[Collected data]
_ _ _ _
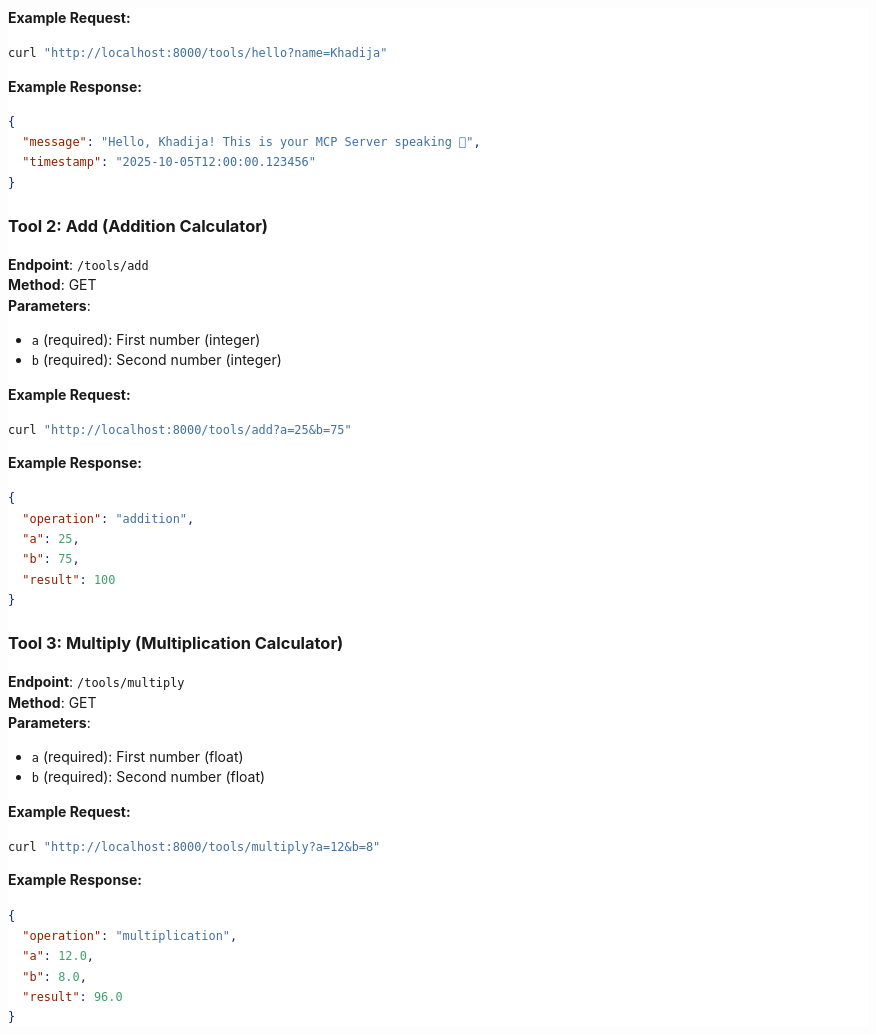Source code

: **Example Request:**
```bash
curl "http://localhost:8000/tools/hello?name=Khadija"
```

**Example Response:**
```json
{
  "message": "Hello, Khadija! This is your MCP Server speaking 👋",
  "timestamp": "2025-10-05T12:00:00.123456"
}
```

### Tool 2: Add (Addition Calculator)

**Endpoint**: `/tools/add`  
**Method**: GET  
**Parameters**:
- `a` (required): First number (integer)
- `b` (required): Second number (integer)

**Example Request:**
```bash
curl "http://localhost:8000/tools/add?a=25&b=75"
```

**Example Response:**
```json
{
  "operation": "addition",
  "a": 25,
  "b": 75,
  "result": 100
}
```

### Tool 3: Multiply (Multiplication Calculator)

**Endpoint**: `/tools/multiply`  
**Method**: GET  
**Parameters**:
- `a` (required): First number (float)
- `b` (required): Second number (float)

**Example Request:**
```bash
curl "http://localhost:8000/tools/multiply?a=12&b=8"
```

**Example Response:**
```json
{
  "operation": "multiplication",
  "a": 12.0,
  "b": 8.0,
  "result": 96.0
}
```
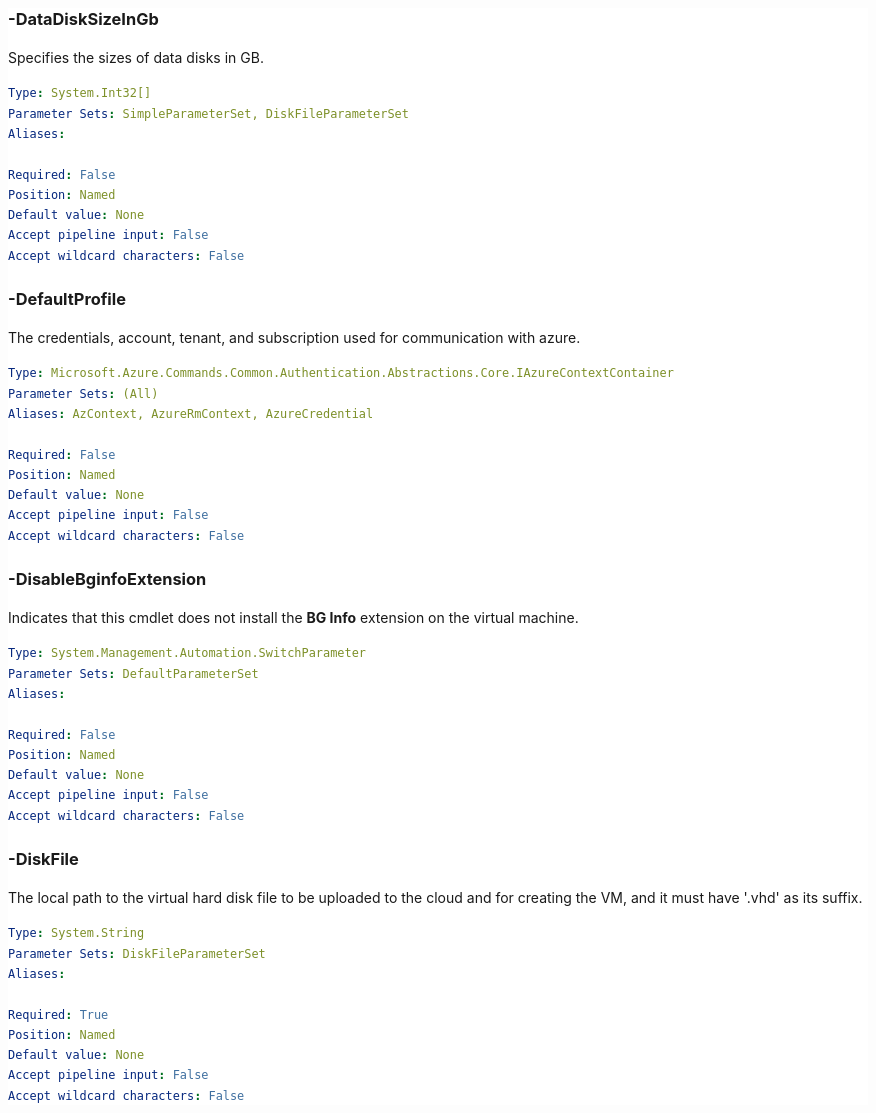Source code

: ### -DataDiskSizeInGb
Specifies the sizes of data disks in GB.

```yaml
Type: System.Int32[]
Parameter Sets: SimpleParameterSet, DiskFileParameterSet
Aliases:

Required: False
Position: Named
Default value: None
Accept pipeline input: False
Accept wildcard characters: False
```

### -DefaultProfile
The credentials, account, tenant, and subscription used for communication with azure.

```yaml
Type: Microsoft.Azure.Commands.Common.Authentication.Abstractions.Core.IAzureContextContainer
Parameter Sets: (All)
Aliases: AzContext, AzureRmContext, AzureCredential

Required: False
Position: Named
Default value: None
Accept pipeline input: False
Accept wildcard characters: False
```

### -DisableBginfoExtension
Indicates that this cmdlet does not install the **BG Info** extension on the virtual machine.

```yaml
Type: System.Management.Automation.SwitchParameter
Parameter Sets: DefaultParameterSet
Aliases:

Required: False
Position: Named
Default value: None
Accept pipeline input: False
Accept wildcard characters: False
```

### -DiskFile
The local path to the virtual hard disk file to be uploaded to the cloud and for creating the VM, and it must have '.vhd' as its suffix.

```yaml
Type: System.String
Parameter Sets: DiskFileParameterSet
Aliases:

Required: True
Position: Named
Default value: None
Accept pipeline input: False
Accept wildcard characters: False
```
_ _ _ _
● THE PROBLEM
For this exercise, return exactly the lines above from the line with "Second number (integer)" through the line with "### -DefaultProfile", both included. Do not copy the pictures.

● TASK ANSWER
- `b` (required): Second number (integer)

**Example Request:**
```bash
curl "http://localhost:8000/tools/add?a=25&b=75"
```

**Example Response:**
```json
{
  "operation": "addition",
  "a": 25,
  "b": 75,
  "result": 100
}
```

### Tool 3: Multiply (Multiplication Calculator)

**Endpoint**: `/tools/multiply`  
**Method**: GET  
**Parameters**:
- `a` (required): First number (float)
- `b` (required): Second number (float)

**Example Request:**
```bash
curl "http://localhost:8000/tools/multiply?a=12&b=8"
```

**Example Response:**
```json
{
  "operation": "multiplication",
  "a": 12.0,
  "b": 8.0,
  "result": 96.0
}
```
Source code

: ### -DataDiskSizeInGb
Specifies the sizes of data disks in GB.

```yaml
Type: System.Int32[]
Parameter Sets: SimpleParameterSet, DiskFileParameterSet
Aliases:

Required: False
Position: Named
Default value: None
Accept pipeline input: False
Accept wildcard characters: False
```

### -DefaultProfile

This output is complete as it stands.